Szef resortu sprawiedliwości podkreślił na Twitterze, że Trybunał potwierdził w ten sposób "nadrzędność Konstytucji RP nad prawem UE i politycznymi orzeczeniami TSUE".
Wcześniej o wyroku Trybunału Konstytucyjnego wypowiedział się wicepremier Jarosław Kaczyński.
Tam, gdzie zgodziliśmy się na wyłączne uprawienia UE, albo też mieszane - to albo w całości, albo częściowo obowiązują regulacje europejskie, to one muszą być zgodne z polską konstytucją. Natomiast w sferze, w której się nie zgodziliśmy, obowiązują tylko polskie przepisy i Unia Europejska nic do tego nie ma, co dotyczy między innymi wymiaru sprawiedliwości
- zastrzegł szef PiS podczas Konferencji w Białymstoku.
Sprawę rozpatrywał Trybunał Konstytucyjny w pełnym składzie. Wyrok zapadł większością głosów. Zdania odrębne zgłosili sędziowie Piotr Pszczółkowski i Jarosław Wyrembak. Wniosek premiera zawierał trzy punkty, chodzi w nim między innymi o zgodność z Konstytucją zasady pierwszeństwa prawa unijnego i dotyczy zasady lojalnej współpracy państw wspólnoty europejskiej.
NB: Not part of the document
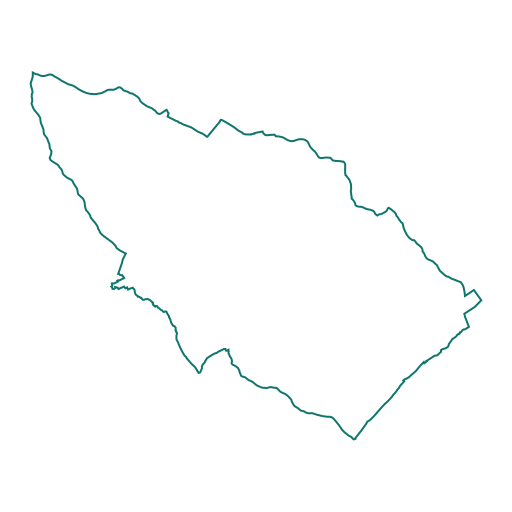 Plopana, Bacau, Romania (Albers equal-area conic projection)
{"feature_id": "2599482B77085245724303", "entity_name": "Plopana", "entity_type": "district", "adm_level": 2, "iso_a3": "ROU", "parent_name": "Romania", "parent_adm1": "Bacau", "projection": "albers", "projection_center": [27.232, 46.669], "detail": "fine", "context": "isolated", "style": "outline", "palette": "teal", "viewbox_px": 512, "rotation_deg": 0, "n_neighbors": 0, "source": "geoboundaries", "source_scale": "gbopen_adm2", "svg_char_len": 5989}
<svg xmlns="http://www.w3.org/2000/svg" viewBox="0 0 512 512"><path d="M432.7,261.3L428.1,259.4L426.7,258.4L425.5,256.7L424.0,253.2L422.6,251.4L422.4,249.3L421.4,247.4L418.9,245.1L417.0,243.8L415.1,241.2L414.0,240.1L412.3,240.1L409.3,237.9L406.8,234.8L404.4,229.9L403.5,227.3L402.8,223.8L402.4,223.1L401.2,222.2L399.4,220.0L397.7,217.2L396.5,215.9L395.8,213.8L394.2,211.8L392.9,210.9L390.6,209.0L388.7,207.8L388.0,208.2L386.8,210.6L385.7,211.7L382.1,213.7L378.7,214.6L377.3,215.5L375.3,214.0L374.1,211.6L373.1,210.8L370.5,209.8L366.5,209.0L361.9,206.9L358.4,206.6L356.4,205.9L355.5,205.3L355.2,203.5L354.6,202.2L352.8,199.6L351.7,198.7L351.7,197.7L350.8,191.1L351.2,189.0L350.9,183.9L349.9,181.3L349.8,180.6L349.2,179.6L346.2,175.6L345.5,175.2L345.5,174.2L345.1,173.0L345.2,164.5L344.9,163.5L344.3,162.6L343.5,161.8L343.0,161.5L342.1,161.7L340.7,161.2L335.6,160.9L332.7,160.4L330.9,158.2L330.1,157.8L326.4,157.5L320.7,158.1L319.2,157.6L317.9,156.2L316.1,153.1L314.8,151.4L313.6,150.5L310.8,147.6L309.8,146.1L308.1,142.4L307.2,141.3L304.9,139.8L303.1,139.3L299.9,139.2L298.3,139.4L293.8,140.9L291.1,141.2L287.8,140.2L283.6,137.7L281.6,137.0L278.6,136.4L275.8,136.3L274.6,134.7L270.6,134.9L266.9,135.3L265.7,135.0L265.0,134.8L263.6,133.5L262.8,132.3L262.6,131.5L256.3,132.7L254.1,133.3L254.2,133.7L251.2,134.2L251.1,134.5L245.3,134.4L242.6,133.4L242.3,132.6L238.5,130.7L234.3,127.4L228.3,123.6L222.1,120.1L221.4,119.9L220.7,119.9L220.1,120.8L220.1,121.3L207.3,136.8L206.7,136.7L205.2,135.4L202.1,133.4L198.1,131.8L191.3,127.4L182.8,124.3L180.7,123.0L178.7,122.4L178.3,121.7L175.9,120.8L167.6,116.6L168.6,113.2L168.2,113.0L166.8,110.1L166.4,109.8L160.8,113.6L159.3,114.0L157.8,113.5L156.8,112.7L154.9,110.4L153.6,109.7L152.3,108.5L146.9,106.2L142.5,103.2L140.4,101.2L139.2,98.6L137.4,96.7L132.5,93.6L130.2,93.3L128.0,91.9L123.6,90.4L123.0,90.0L122.3,88.9L120.1,87.4L119.5,87.3L118.3,87.4L116.1,88.8L113.5,89.8L109.5,89.7L107.4,90.0L105.7,91.1L101.8,93.0L98.8,93.6L94.8,94.2L89.9,93.8L87.1,93.2L83.0,91.6L79.2,89.6L73.8,86.0L70.9,84.9L68.9,84.5L67.0,83.6L61.4,80.6L58.8,78.8L54.1,76.2L52.3,74.9L50.2,74.5L49.0,74.6L45.6,75.7L43.7,76.0L41.5,75.9L39.8,75.4L37.6,74.3L36.0,74.2L32.8,72.6L32.8,75.8L32.6,77.2L31.5,80.8L30.8,82.8L30.7,83.9L31.2,86.7L32.1,89.6L32.6,92.6L31.9,93.8L31.8,95.3L31.7,96.6L32.3,99.9L32.2,101.4L31.7,102.8L31.6,103.9L33.2,108.0L34.4,110.1L38.2,114.6L40.1,117.6L40.8,122.8L42.1,125.7L43.5,129.7L43.7,132.8L44.2,134.5L46.8,137.8L48.0,140.6L48.5,142.3L49.4,144.0L49.4,145.0L49.9,148.4L51.5,151.2L51.1,154.4L49.7,157.8L50.3,159.7L51.7,161.0L57.9,164.9L59.6,167.4L61.4,169.3L62.2,171.0L62.7,173.4L64.0,175.1L67.1,177.7L71.4,179.9L72.3,180.7L73.9,184.0L76.5,187.8L77.3,189.6L78.0,193.6L78.4,194.5L83.2,198.8L84.6,202.4L85.0,206.1L85.7,209.1L86.1,210.1L87.8,212.0L90.1,215.3L90.5,216.9L91.3,218.4L95.4,223.2L97.5,226.3L98.2,229.0L99.3,230.4L99.9,232.3L100.3,232.8L102.4,235.1L112.4,242.5L115.3,245.6L116.8,248.2L120.1,250.6L125.8,253.5L122.8,259.4L122.0,262.9L118.2,273.9L119.2,274.0L119.6,274.8L120.8,275.0L121.7,275.5L122.3,275.3L124.2,278.0L119.6,280.3L118.0,280.3L117.3,280.7L117.9,281.6L114.3,283.4L111.9,283.4L112.3,285.9L111.3,286.6L112.1,287.5L112.5,288.8L113.9,289.0L115.1,288.1L115.1,287.0L117.7,287.7L117.7,288.3L118.7,289.1L120.8,287.8L121.5,287.8L124.0,286.5L125.5,288.3L127.1,287.4L128.0,289.6L129.8,288.7L132.7,287.7L133.0,288.4L134.1,289.1L134.6,290.1L134.9,292.7L135.7,294.5L136.9,295.6L137.7,296.0L137.9,296.7L139.3,296.8L140.6,297.9L141.3,297.8L142.2,299.2L143.0,299.8L144.1,299.8L145.1,299.3L147.8,299.0L149.9,300.1L152.9,302.7L152.6,303.0L153.0,303.6L152.8,304.0L153.2,304.9L154.2,305.6L154.3,306.1L155.1,306.6L155.6,305.9L157.3,306.2L157.5,306.9L158.1,307.7L159.2,308.3L160.6,309.7L161.9,310.3L163.2,311.7L163.8,312.0L165.3,311.4L166.4,311.6L167.4,313.9L169.0,316.1L168.9,317.2L169.7,318.0L170.0,319.1L170.4,319.8L171.1,322.6L173.0,325.7L174.6,326.3L175.7,327.9L175.5,330.0L176.0,330.7L176.0,331.6L177.0,333.0L176.9,334.0L176.5,335.2L176.4,338.8L176.8,340.0L178.2,342.7L179.8,346.8L181.9,351.1L184.5,355.6L186.3,357.2L186.6,358.1L191.1,363.4L195.2,367.3L198.6,372.9L200.1,372.4L200.7,371.4L201.9,368.3L201.9,366.8L202.2,366.0L202.3,365.1L204.7,362.4L205.1,361.2L207.2,358.0L209.1,356.9L209.5,356.4L210.8,355.9L211.5,355.2L214.2,353.7L217.2,352.7L217.8,352.0L223.9,349.0L225.4,349.0L226.0,350.6L226.7,350.7L228.4,349.8L228.4,350.9L228.7,351.4L228.4,351.8L228.6,353.3L229.9,356.3L231.5,358.9L232.0,361.3L231.7,362.4L231.6,363.3L232.1,364.1L233.1,364.9L235.1,365.8L237.8,367.8L239.3,370.4L239.4,371.6L241.2,375.9L242.2,376.5L245.1,377.3L248.9,380.3L250.9,380.9L253.0,382.3L256.7,385.3L261.1,387.3L262.5,387.7L266.6,388.0L270.4,387.1L275.6,387.9L276.3,387.8L277.1,388.3L280.0,391.4L281.4,392.3L285.2,394.0L287.4,395.5L290.8,399.2L291.4,400.1L291.9,401.8L293.8,405.3L295.1,406.5L297.4,407.8L300.7,410.5L304.4,411.5L305.8,412.5L307.9,413.2L309.5,413.4L311.3,413.1L312.8,413.3L316.8,414.7L322.5,416.1L327.5,416.8L329.7,416.7L331.8,417.3L333.3,418.4L336.5,422.1L339.6,426.0L341.7,429.3L344.5,432.3L348.5,435.5L351.1,436.8L353.6,439.4L355.5,438.8L355.5,438.0L361.6,430.2L365.8,424.4L367.4,421.6L370.0,420.1L373.9,416.2L382.1,406.8L385.0,403.8L387.9,401.2L391.8,396.9L393.1,395.0L396.4,391.3L397.3,389.6L398.9,388.1L400.2,385.7L404.3,381.2L404.2,380.9L403.4,380.4L405.1,379.0L406.5,378.7L407.5,377.9L408.6,377.5L411.7,374.6L414.4,372.4L416.1,370.8L419.7,366.3L423.8,362.0L424.3,363.2L426.7,361.5L426.4,361.0L430.6,358.4L434.3,355.8L437.3,355.3L441.0,351.8L440.9,350.2L442.7,349.1L445.7,348.3L448.0,346.7L448.4,346.2L448.8,344.1L451.6,340.4L452.0,339.3L455.4,337.1L456.6,335.9L457.1,334.9L458.6,333.9L458.9,334.2L459.7,333.5L459.9,332.4L461.1,332.1L462.2,330.4L463.7,329.4L464.9,329.4L468.9,326.9L465.2,317.2L464.3,313.8L474.7,307.0L481.3,300.3L473.9,290.0L465.0,296.0L464.6,292.3L463.6,287.3L462.5,284.6L460.8,282.2L451.0,278.4L448.4,276.7L446.7,276.5L444.6,275.0L439.8,270.7L436.7,264.8L435.4,263.9L432.7,261.3Z" fill="none" stroke="#0f766e" stroke-width="2"/></svg>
Premier Mateusz Morawiecki złożył wniosek do Trybunału Konstytucyjnego po marcowym wyroku Trybunału Sprawiedliwości Unii Europejskiej. TSUE orzekł wówczas, że Krajowa Rada Sądownictwa w aktualnym kształcie nie daje gwarancji bezstronnego wskazywania kandydatów na sędziów.